Base a movie on a board game, and you're really setting yourself up for a pretty tough time at the box office -- just ask Peter Berg. But of all the board-game-to-film adaptations that have tanked during their initial theatrical runs (um, all two of them), the 1985 ensemble murder mystery farce Clue has fared most respectably by far, steadily building a cult audience after limping into the home video market with a piddling $14.6 million gross. Its 62 percent Tomatometer doesn't accurately reflect the bewilderment felt by filmgoers who felt cheated by its "three different endings" gimmick, which required the truly hardcore fan to visit multiple theaters in order to see them all, but it's reflective of the affection currently felt by critics like Gregory Weinkauf of New Times, who said it "deserves its own little niche in camp cinema history."

Dungeons & Dragons


If there had to be a movie based on the ever-popular Dungeons & Dragons roleplaying game, the smart money would have been on it making its way to the screen during D&D's first flush with mainstream success in the early 1980s -- back when, for instance, the game had its own TV series. But the smart money, along with every other kind of money, lost against 2000's Dungeons & Dragons, a long-overdue live-action adaptation that found Jeremy Irons, Thora Birch, and Marlon Wayans trying in vain to replicate some semblance of the home version's magic. Scoffed Susan Stark of the Detroit News, "This movie may be the clumsiest, most inept cinematic exploitation of an item with kid appeal that we have yet seen."

G.I. Joe: The Rise of Cobra


It wasn't supposed to be this way for G.I. Joe. His true debut, 1987's G.I. Joe: The Movie, saw its cinematic destiny thwarted when a pair of other Hasbro-sanctioned animated toy adaptations -- Transformers: The Movie and My Little Pony: The Movie -- were met with failure so ignominious that direct-to-video seemed like the only sensible option. More than two decades later (and with a live-action cast that included Channing Tatum and Joseph Gordon-Levitt), G.I. Joe: The Rise of Cobra finally brought our Real American hero to theaters. Sadly, 22 years wasn't enough for most critics, who dismissed Cobra as just one more silly, middlingly acted action flick; as Christopher Orr put it for the New Republic, "Sometimes, a film defies conventional narrative and artistic standards so utterly that it seems unfair to judge it by them.... Consider this a tone poem in 40 scraps of dialogue."
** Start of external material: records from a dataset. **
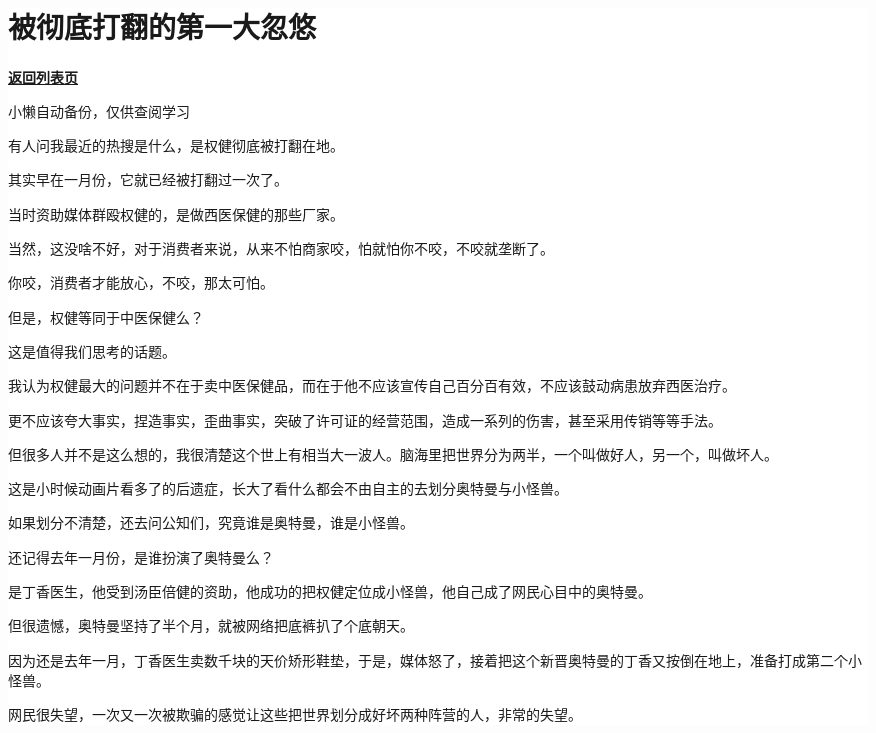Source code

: # 被彻底打翻的第一大忽悠

[**返回列表页**](/gzh/记忆承载3)

小懒自动备份，仅供查阅学习

有人问我最近的热搜是什么，是权健彻底被打翻在地。

  

其实早在一月份，它就已经被打翻过一次了。

  

当时资助媒体群殴权健的，是做西医保健的那些厂家。

  

当然，这没啥不好，对于消费者来说，从来不怕商家咬，怕就怕你不咬，不咬就垄断了。

  

你咬，消费者才能放心，不咬，那太可怕。

  

但是，权健等同于中医保健么？

  

这是值得我们思考的话题。

  

我认为权健最大的问题并不在于卖中医保健品，而在于他不应该宣传自己百分百有效，不应该鼓动病患放弃西医治疗。

  

更不应该夸大事实，捏造事实，歪曲事实，突破了许可证的经营范围，造成一系列的伤害，甚至采用传销等等手法。

  

但很多人并不是这么想的，我很清楚这个世上有相当大一波人。脑海里把世界分为两半，一个叫做好人，另一个，叫做坏人。

  

这是小时候动画片看多了的后遗症，长大了看什么都会不由自主的去划分奥特曼与小怪兽。

  

如果划分不清楚，还去问公知们，究竟谁是奥特曼，谁是小怪兽。

  

还记得去年一月份，是谁扮演了奥特曼么？

  

是丁香医生，他受到汤臣倍健的资助，他成功的把权健定位成小怪兽，他自己成了网民心目中的奥特曼。

  

但很遗憾，奥特曼坚持了半个月，就被网络把底裤扒了个底朝天。

  

因为还是去年一月，丁香医生卖数千块的天价矫形鞋垫，于是，媒体怒了，接着把这个新晋奥特曼的丁香又按倒在地上，准备打成第二个小怪兽。

  

网民很失望，一次又一次被欺骗的感觉让这些把世界划分成好坏两种阵营的人，非常的失望。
GoBots: Battle of the Rock Lords


The only movie on this (or any) list to feature the combined voice-acting might of Telly Savalas, Margot Kidder, and Roddy McDowall, GoBots: Battle of the Rock Lords brought everyone's second-favorite shape-shifting sentient robots to the big screen in 1986, besting Transformers: The Movie in every way that didn't count. Optimistically billed as "The First GoBots Movie Ever!," it would also be the last -- which was just fine with critics like Stephen Holden of the New York Times, who dismissed this toy tie-in as "A jerky, semi-coherent series of chases, laser-gun battles and explosions, with an allegorical plot about how no one can handle too much power."